**Exercise aim:** Print the records below exactly, leaving out nothing.

**The records:**
----------

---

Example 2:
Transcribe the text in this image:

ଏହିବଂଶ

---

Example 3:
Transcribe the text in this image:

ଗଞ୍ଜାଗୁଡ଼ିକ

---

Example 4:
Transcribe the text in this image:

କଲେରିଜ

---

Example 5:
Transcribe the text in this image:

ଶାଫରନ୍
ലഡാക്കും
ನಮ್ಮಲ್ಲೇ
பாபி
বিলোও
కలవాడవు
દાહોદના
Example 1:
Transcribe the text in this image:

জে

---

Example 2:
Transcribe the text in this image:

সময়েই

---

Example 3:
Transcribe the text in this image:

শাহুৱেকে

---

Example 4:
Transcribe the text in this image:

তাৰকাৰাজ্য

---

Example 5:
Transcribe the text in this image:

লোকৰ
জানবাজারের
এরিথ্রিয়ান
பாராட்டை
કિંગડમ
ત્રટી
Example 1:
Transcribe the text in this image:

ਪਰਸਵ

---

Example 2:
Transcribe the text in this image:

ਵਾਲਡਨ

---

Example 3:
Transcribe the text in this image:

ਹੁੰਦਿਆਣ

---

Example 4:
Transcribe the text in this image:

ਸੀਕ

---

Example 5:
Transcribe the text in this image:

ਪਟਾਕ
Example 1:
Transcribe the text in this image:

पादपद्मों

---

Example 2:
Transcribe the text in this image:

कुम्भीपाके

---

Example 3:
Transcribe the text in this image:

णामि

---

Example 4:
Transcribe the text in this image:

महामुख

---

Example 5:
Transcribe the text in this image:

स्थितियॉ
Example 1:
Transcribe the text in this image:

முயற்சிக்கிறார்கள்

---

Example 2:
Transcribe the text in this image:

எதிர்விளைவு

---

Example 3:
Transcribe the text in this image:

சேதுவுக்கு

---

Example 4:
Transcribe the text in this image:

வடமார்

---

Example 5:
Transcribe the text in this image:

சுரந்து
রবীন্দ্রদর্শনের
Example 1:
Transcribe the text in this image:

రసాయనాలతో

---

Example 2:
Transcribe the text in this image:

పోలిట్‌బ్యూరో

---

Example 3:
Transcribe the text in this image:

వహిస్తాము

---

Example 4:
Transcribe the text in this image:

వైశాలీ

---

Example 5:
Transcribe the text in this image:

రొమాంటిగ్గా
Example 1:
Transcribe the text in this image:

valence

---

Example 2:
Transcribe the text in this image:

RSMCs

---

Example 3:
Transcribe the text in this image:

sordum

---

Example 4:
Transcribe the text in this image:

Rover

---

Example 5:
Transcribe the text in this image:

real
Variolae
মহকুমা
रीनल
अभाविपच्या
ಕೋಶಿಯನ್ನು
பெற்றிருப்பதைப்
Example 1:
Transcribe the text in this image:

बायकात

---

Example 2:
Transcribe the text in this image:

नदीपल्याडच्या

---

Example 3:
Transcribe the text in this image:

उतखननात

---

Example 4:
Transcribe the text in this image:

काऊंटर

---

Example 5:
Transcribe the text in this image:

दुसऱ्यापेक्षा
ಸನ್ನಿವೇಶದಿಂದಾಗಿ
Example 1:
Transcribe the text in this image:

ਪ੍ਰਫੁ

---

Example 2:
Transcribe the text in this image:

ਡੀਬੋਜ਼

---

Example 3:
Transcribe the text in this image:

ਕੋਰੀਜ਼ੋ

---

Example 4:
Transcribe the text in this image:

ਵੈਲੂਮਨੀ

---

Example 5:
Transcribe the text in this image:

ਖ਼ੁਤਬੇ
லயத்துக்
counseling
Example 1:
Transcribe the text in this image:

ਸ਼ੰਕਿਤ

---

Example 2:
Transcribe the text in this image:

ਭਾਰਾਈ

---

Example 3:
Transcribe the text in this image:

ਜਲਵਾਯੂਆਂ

----------

**Solution below:**
---

Example 2:
Transcribe the text in this image:

ଏହିବଂଶ

---

Example 3:
Transcribe the text in this image:

ଗଞ୍ଜାଗୁଡ଼ିକ

---

Example 4:
Transcribe the text in this image:

କଲେରିଜ

---

Example 5:
Transcribe the text in this image:

ଶାଫରନ୍
ലഡാക്കും
ನಮ್ಮಲ್ಲೇ
பாபி
বিলোও
కలవాడవు
દાહોદના
Example 1:
Transcribe the text in this image:

জে

---

Example 2:
Transcribe the text in this image:

সময়েই

---

Example 3:
Transcribe the text in this image:

শাহুৱেকে

---

Example 4:
Transcribe the text in this image:

তাৰকাৰাজ্য

---

Example 5:
Transcribe the text in this image:

লোকৰ
জানবাজারের
এরিথ্রিয়ান
பாராட்டை
કિંગડમ
ત્રટી
Example 1:
Transcribe the text in this image:

ਪਰਸਵ

---

Example 2:
Transcribe the text in this image:

ਵਾਲਡਨ

---

Example 3:
Transcribe the text in this image:

ਹੁੰਦਿਆਣ

---

Example 4:
Transcribe the text in this image:

ਸੀਕ

---

Example 5:
Transcribe the text in this image:

ਪਟਾਕ
Example 1:
Transcribe the text in this image:

पादपद्मों

---

Example 2:
Transcribe the text in this image:

कुम्भीपाके

---

Example 3:
Transcribe the text in this image:

णामि

---

Example 4:
Transcribe the text in this image:

महामुख

---

Example 5:
Transcribe the text in this image:

स्थितियॉ
Example 1:
Transcribe the text in this image:

முயற்சிக்கிறார்கள்

---

Example 2:
Transcribe the text in this image:

எதிர்விளைவு

---

Example 3:
Transcribe the text in this image:

சேதுவுக்கு

---

Example 4:
Transcribe the text in this image:

வடமார்

---

Example 5:
Transcribe the text in this image:

சுரந்து
রবীন্দ্রদর্শনের
Example 1:
Transcribe the text in this image:

రసాయనాలతో

---

Example 2:
Transcribe the text in this image:

పోలిట్‌బ్యూరో

---

Example 3:
Transcribe the text in this image:

వహిస్తాము

---

Example 4:
Transcribe the text in this image:

వైశాలీ

---

Example 5:
Transcribe the text in this image:

రొమాంటిగ్గా
Example 1:
Transcribe the text in this image:

valence

---

Example 2:
Transcribe the text in this image:

RSMCs

---

Example 3:
Transcribe the text in this image:

sordum

---

Example 4:
Transcribe the text in this image:

Rover

---

Example 5:
Transcribe the text in this image:

real
Variolae
মহকুমা
रीनल
अभाविपच्या
ಕೋಶಿಯನ್ನು
பெற்றிருப்பதைப்
Example 1:
Transcribe the text in this image:

बायकात

---

Example 2:
Transcribe the text in this image:

नदीपल्याडच्या

---

Example 3:
Transcribe the text in this image:

उतखननात

---

Example 4:
Transcribe the text in this image:

काऊंटर

---

Example 5:
Transcribe the text in this image:

दुसऱ्यापेक्षा
ಸನ್ನಿವೇಶದಿಂದಾಗಿ
Example 1:
Transcribe the text in this image:

ਪ੍ਰਫੁ

---

Example 2:
Transcribe the text in this image:

ਡੀਬੋਜ਼

---

Example 3:
Transcribe the text in this image:

ਕੋਰੀਜ਼ੋ

---

Example 4:
Transcribe the text in this image:

ਵੈਲੂਮਨੀ

---

Example 5:
Transcribe the text in this image:

ਖ਼ੁਤਬੇ
லயத்துக்
counseling
Example 1:
Transcribe the text in this image:

ਸ਼ੰਕਿਤ

---

Example 2:
Transcribe the text in this image:

ਭਾਰਾਈ

---

Example 3:
Transcribe the text in this image:

ਜਲਵਾਯੂਆਂ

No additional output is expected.